DeMarco Raynor, die opgesloten zit in Cummins Unit, een penitentiaire inrichting in het zuidoosten van Arkansas, was goedgekeurd voor de meest prestigieuze baan van de gevangenis: werken in het landhuis van de gouverneur. Gevangenisarbeid in het landhuis is een “lange traditie, die de kosten laag hield,” schreef Hillary Clinton in een memoires. (Ze merkte op dat “voormalige moordenaars” de beste werknemers bleken te zijn.) Raynor zag de positie, die onbetaald was, als een kans om mensen te ontmoeten met de macht om hem clementie te verlenen. Maar kort voordat hij zou beginnen, zei een beambte dat hij de gevangenisregels had overtreden door slippers te dragen die hij zelf had gemaakt. De baan werd ingetrokken. Raynor geloofde dat de officier opzettelijk zijn kans had verijdeld. “Ik behoud nog steeds mijn mannelijkheid, en hij vond dat dat te veel was,” zei Raynor. Een andere agent zei hem eens: “Man, je loopt rond alsof je vrij bent.”
Raynor is eenenveertig, en zit een levenslange gevangenisstraf uit voor het doodschieten van een man tijdens een confrontatie onder invloed, toen hij twintig was. Raynor, die zwart is, werd veroordeeld door elf blanke juryleden en één zwarte vrouw. “Ik zal sterven terwijl ik me haar naam herinner,” vertelde hij me. “Ze keek me het hele proces aan alsof ik haar zoon was, en toen het vonnis kwam, kon ze me niet meer aankijken.” Raynor houdt zijn taalgebruik in de gaten, zodat hij zich niet aanpast aan het leven in de inrichting. Hij weigert voedsel “geld” te noemen; hij nodigt geen mensen uit in zijn “huis” als hij zijn cel bedoelt.
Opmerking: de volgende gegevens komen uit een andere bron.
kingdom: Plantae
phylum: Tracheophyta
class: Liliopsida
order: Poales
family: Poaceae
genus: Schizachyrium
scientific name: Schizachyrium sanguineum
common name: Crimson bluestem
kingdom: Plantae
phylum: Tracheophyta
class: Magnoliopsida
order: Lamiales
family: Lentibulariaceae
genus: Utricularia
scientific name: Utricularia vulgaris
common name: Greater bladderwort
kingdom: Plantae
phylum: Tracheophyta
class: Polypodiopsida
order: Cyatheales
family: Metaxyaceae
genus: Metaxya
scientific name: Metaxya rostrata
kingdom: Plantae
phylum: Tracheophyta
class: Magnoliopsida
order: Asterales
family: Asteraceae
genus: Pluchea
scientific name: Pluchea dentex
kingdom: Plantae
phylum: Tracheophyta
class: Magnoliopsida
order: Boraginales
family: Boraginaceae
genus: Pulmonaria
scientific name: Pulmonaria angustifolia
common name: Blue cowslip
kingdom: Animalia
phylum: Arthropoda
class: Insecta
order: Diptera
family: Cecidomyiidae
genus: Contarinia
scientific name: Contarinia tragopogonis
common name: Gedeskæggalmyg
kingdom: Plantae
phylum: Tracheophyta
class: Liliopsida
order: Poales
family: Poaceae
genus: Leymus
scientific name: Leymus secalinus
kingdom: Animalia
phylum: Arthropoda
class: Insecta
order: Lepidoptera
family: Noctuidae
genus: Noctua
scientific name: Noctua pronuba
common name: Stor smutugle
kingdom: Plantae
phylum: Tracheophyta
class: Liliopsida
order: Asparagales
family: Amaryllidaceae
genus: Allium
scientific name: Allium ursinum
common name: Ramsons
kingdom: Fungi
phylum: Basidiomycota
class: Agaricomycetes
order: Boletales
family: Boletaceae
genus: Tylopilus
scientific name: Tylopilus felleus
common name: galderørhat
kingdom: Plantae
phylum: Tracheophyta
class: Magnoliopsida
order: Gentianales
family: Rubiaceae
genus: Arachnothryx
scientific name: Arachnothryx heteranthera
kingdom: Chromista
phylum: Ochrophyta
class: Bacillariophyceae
Hij verbijt zich wanneer gevangenen, die onbetaald werk doen, een beambte als hun “baas” bestempelen.”
Raynor maakt deel uit van een groep mannen op Cummins die zich de Denktank noemen. Ze zitten allemaal al meer dan vijftien jaar in de gevangenis, velen zitten levenslange straffen uit die ze kregen toen ze nog tieners of begin twintigers waren. Zij beschouwen het als hun rol om jongere mannen te begeleiden. Raynor, die de ambitie had om psychiater te worden, houdt ervan om de betekenis van woorden als “neger” en “roerend goed” en “dood” te ontcijferen en om te bespreken hoe taal onze identiteit vormt. Hij en zijn vrienden houden studiebijeenkomsten over de geschiedenis van zwarte mensen in Amerika – “De zwarte man moet wakker geschud worden om te weten dat hij niet is wat deze maatschappij hem geleerd heeft te zijn,” schreef Raynor voor een recente sessie – en laten boeken rondgaan over mindfulness en het onderhouden van romantische relaties. “We proberen voor onze kinderen te zorgen,” vertelde Qadir, een ander lid van de Denktank, me. Qadir, die vierenveertig is (en vreesde dat het gebruik van zijn volledige naam zou leiden tot represailles), is een bediende in de keuken van de gevangenis. Als hij merkt dat mannen ziek zijn of het moeilijk hebben, geeft hij ze dubbele porties, met een briefje erbij: “Denk maar niet dat je hiervan kunt leven. Ik kan maar een bepaald aantal mensen helpen.”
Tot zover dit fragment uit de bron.